Stethoscope Care Practices of Nurses in Sulu Provincial Hospital, Sulu, Philippines

Main Article Content

Charisma S. Ututalum
Custer C. Deocaris
Krysha Macapendeg

Keywords

Stethoscope Care, Practices, Disinfection, Compliance

Abstract

Background: Regular disinfection practices of the stethoscope, although regarded as a non-critical medical device, is emphasized as a practical and straightforward way of reducing healthcare-associated infections (HCAIs). However, in a resource-poor setting, strict compliance may be hindered by the nurses’ lack of knowledge of its care and sense of ownership.
Purpose: This study explored the compliance of stethoscope disinfection by nurses as well as assessed associated factors affecting practice in a resource-constrained setting in Bangsamoro Autonomous Region in Muslim Mindanao (BARMM), Philippines.
Methods: A cross-sectional descriptive study involving thirty-six nurses in various units of the Sulu Provincial Hospital using a Nurses’ Stethoscope Usage Questionnaire was done.

Dataset section:
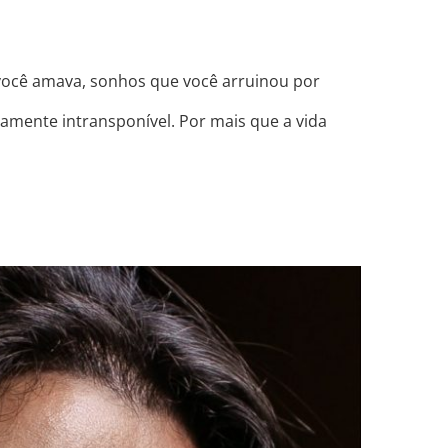
 você amava, sonhos que você arruinou por
tamente intransponível. Por mais que a vida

Complete the following:
a: Can you copy the stethoscope care text from "Background: Regular disinfection" up to and including "sense of ownership."?
b: Could you proceed with the stethoscope care text, picking up right after its final sentence?
This data comes from a separate source, unrelated to the stethoscope care text.

Results in order:
a:
Background: Regular disinfection practices of the stethoscope, although regarded as a non-critical medical device, is emphasized as a practical and straightforward way of reducing healthcare-associated infections (HCAIs). However, in a resource-poor setting, strict compliance may be hindered by the nurses’ lack of knowledge of its care and sense of ownership.

b:
Results: The majority of the nurses were found compliant with their stethoscopes' regular disinfection, with more than 50% being conscious in swabbing the instrument with alcohol. Compared to the younger nurses (age < 30 years), there appeared to be a greater tendency for older respondents (age > 30 years) to clean their stethoscope diaphragm before (p=0.010) and after use (p=0.030) than the other parts, i.e., earpiece, bell, and ear tube. The same trend was evident for nurses who have more extended professional practice (> 3 years) than those who had been working in the hospital for less than three years (p=0.030). None of the nurses surveyed owned the stethoscopes they use in the clinic, and such had an influenced on how thorough the instrument was being disinfected or cleaned. Better stethoscope disinfection compliance was also attributable to adequate knowledge of stethoscope parts and use.
Conclusions and Implications for Practice: While the results of this study were broadly consistent with the role of knowledge and education program on stethoscope disinfection behavior, a key finding to further improve compliance is by addressing the ownership issues of stethoscopes. This intervention can provide nurses with a stronger sense of personal responsibility towards stethoscope care and hygiene.